Hoe trek je anderstalige jongeren aan?
“Toeleiding is het allerbelangrijkste! We willen de samenwerking met organisaties en diensten die werken rond integratie zeker nog verder uitbouwen. Ook het onderwijs is een belangrijke speler. Veel scholen komen regelmatig op bezoek in onze bibliotheek. Kinderen tonen later dan soms hun ouders de weg. We merken hier ook de trend onder jongeren om de bibliotheek te gebruiken als studieruimte. Van hogeschoolstudenten tot lagereschoolkinderen. Eveneens een klein, maar effectief initiatief: we bieden een vergaderruimte aan in de bib aan het Agentschap Integratie en Inburgering. Op die manier worden inburgeraars ongedwongen naar de bib geleid of maken ze gebruik van het leescafé, na de inburgeringscursus. Je ziet het, we planten overal kleine zaadjes”, knipoogt Mia.

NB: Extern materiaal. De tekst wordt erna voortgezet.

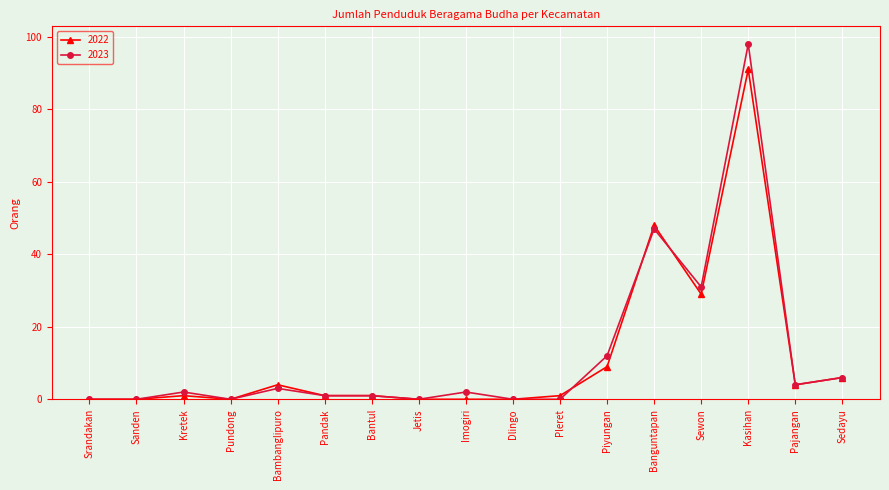

Is it true that 2023 equals 12 at Piyungan?

True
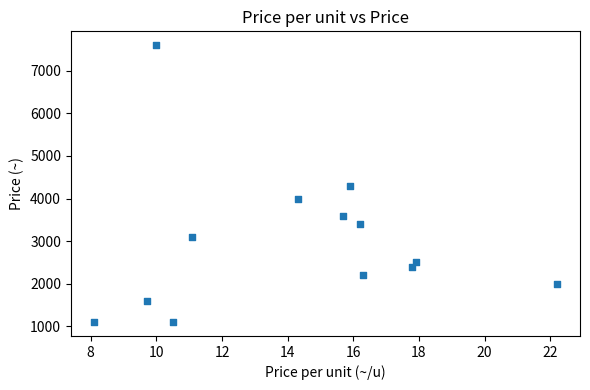

What is the range of Y values (max minus min)?

6500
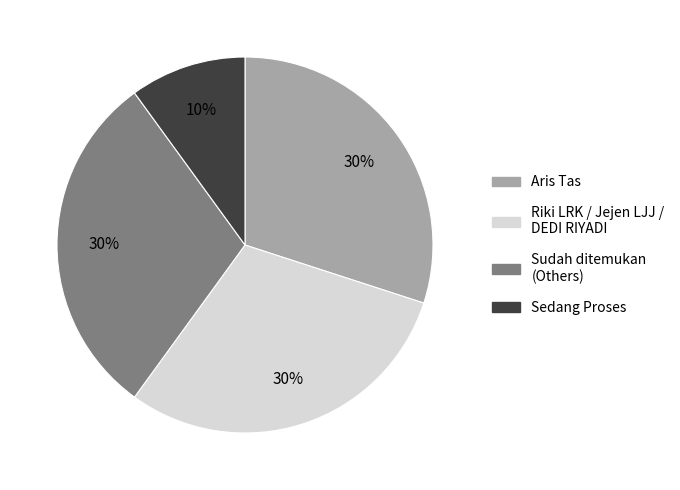

Approximately how many times larger is the value at Sedang Proses compared to Aris Tas?

0.3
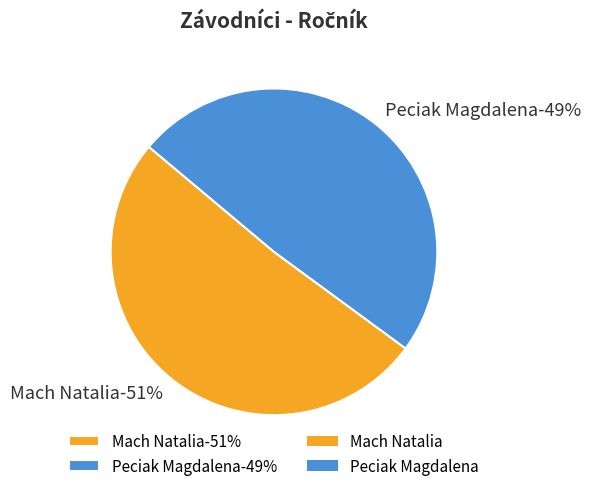

To the nearest percent, what is the average slice percentage?

50%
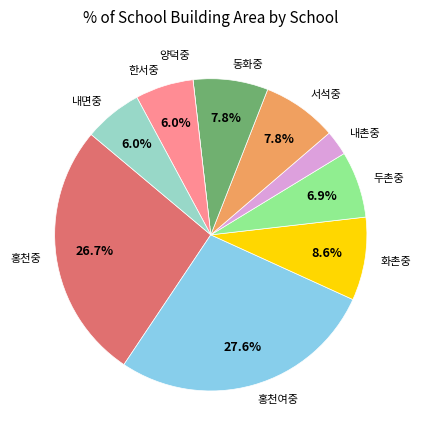

Combined, do 서석중 and 홍천중 account for over 50%?

No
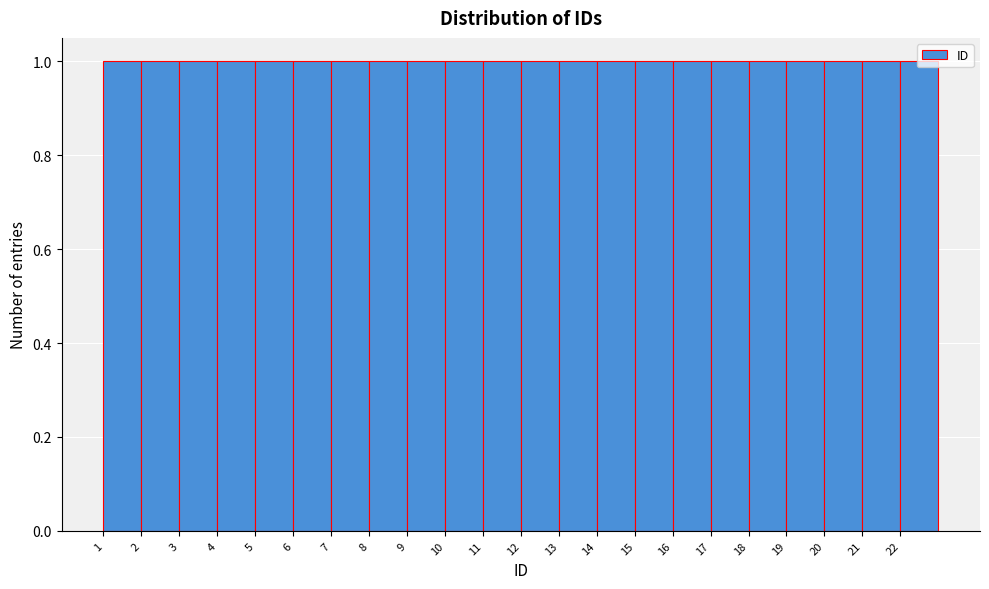

Reading left to right, transcribe this chart: for each bar, give the range it covers on the x-axis and its height. The values are not printed on the chart, so give them approximately, as read against the axis.

1 to 2: 1
2 to 3: 1
3 to 4: 1
4 to 5: 1
5 to 6: 1
6 to 7: 1
7 to 8: 1
8 to 9: 1
9 to 10: 1
10 to 11: 1
11 to 12: 1
12 to 13: 1
13 to 14: 1
14 to 15: 1
15 to 16: 1
16 to 17: 1
17 to 18: 1
18 to 19: 1
19 to 20: 1
20 to 21: 1
21 to 22: 1
22 to 23: 1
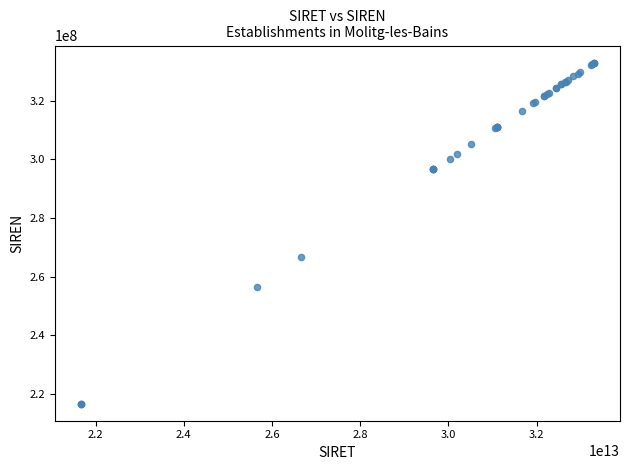

What Y value in the scatter plot is closest to 274841101?

266601210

“Via het project ‘Boekstart’ komen anderstaligen vaak voor de eerste keer in de bib, samen met hun kindje. Elke Oostendenaar die ouder wordt, krijgt in het consultatiebureau een boekje als het kindje zes maanden oud is. Op de leeftijd van vijftien maanden krijgen ze een uitnodiging om een linnen tas met twee boekjes te komen ophalen in de bib. Zo willen we taal en verbeelding al stimuleren bij de allerkleinsten én maken de ouders kennis met de bibliotheek. Laagdrempeliger kan het bijna niet.”

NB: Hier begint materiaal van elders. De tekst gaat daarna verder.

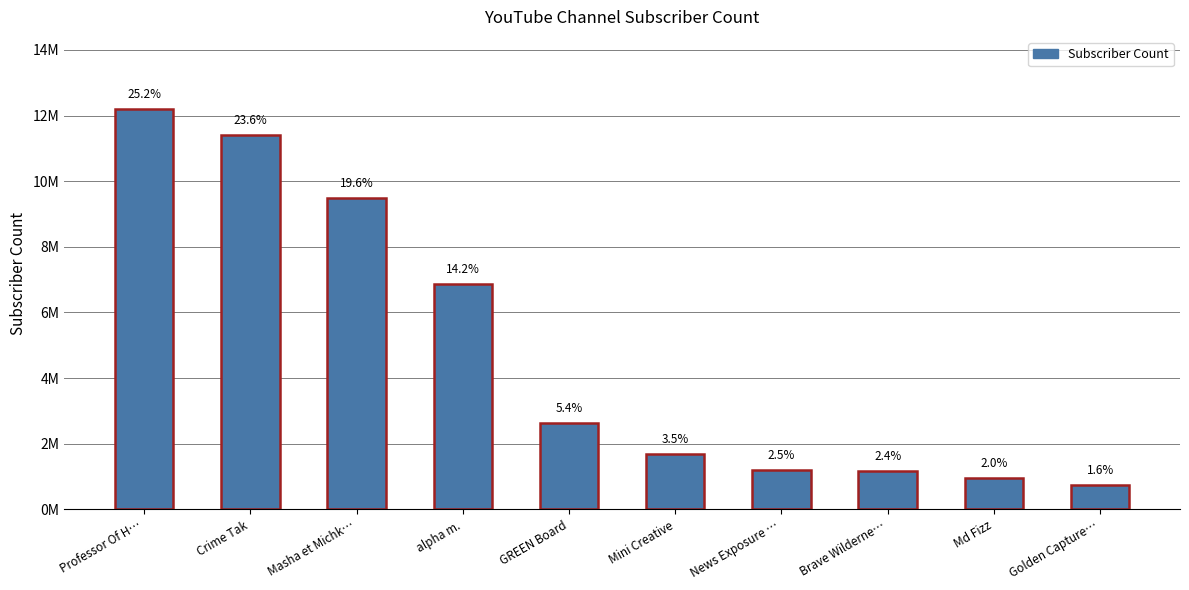

Are the bars horizontal?

No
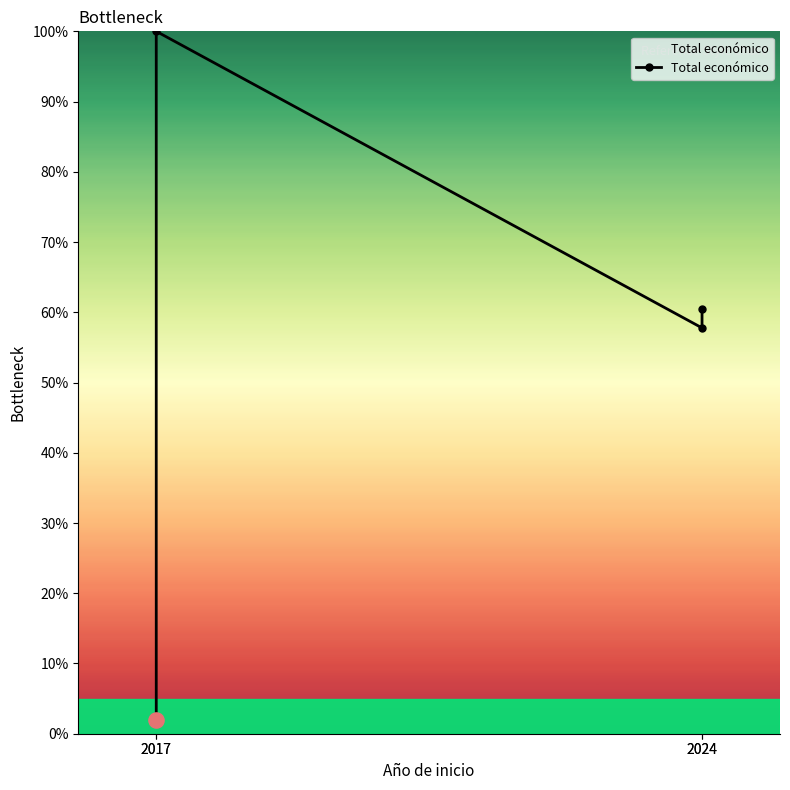

What is the change in value from 2017 to 2024?

+58.4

Wat is voor jou het mooiste, laagdrempelige boek in deze Jeugdboekenmaand?
“We hebben uiteraard veel mooie boeken. (lacht) Ik kies er eentje uit: ‘De Leeuw en de Muis’ van Jerry Pinkney is boeiend voor zowel kinderen als volwassenen, ongeacht welke taal je machtig bent. Het woordenloos prentenboek vertelt één van de fabels van Aesopus over de leeuw die een muis vangt en weer vrijlaat, en later op zijn beurt door de muis gered wordt. Je moet geen woorden ontcijferen, de illustraties zijn een plezier om naar te kijken en vertellen een gemakkelijk te volgen verhaal.”
“Voor mij is dit een voorbeeld van laagdrempelig werken aan leesplezier. Ontdekken dat een boek heel toegankelijk én boeiend kan zijn. En ook dat een boek iets is waar je langzaam van geniet. Illustraties tot in de details bekijken en een boek lezen is een traag proces. Dat moeten we kinderen, die snelle videobeelden gewoon zijn, ook aanleren.”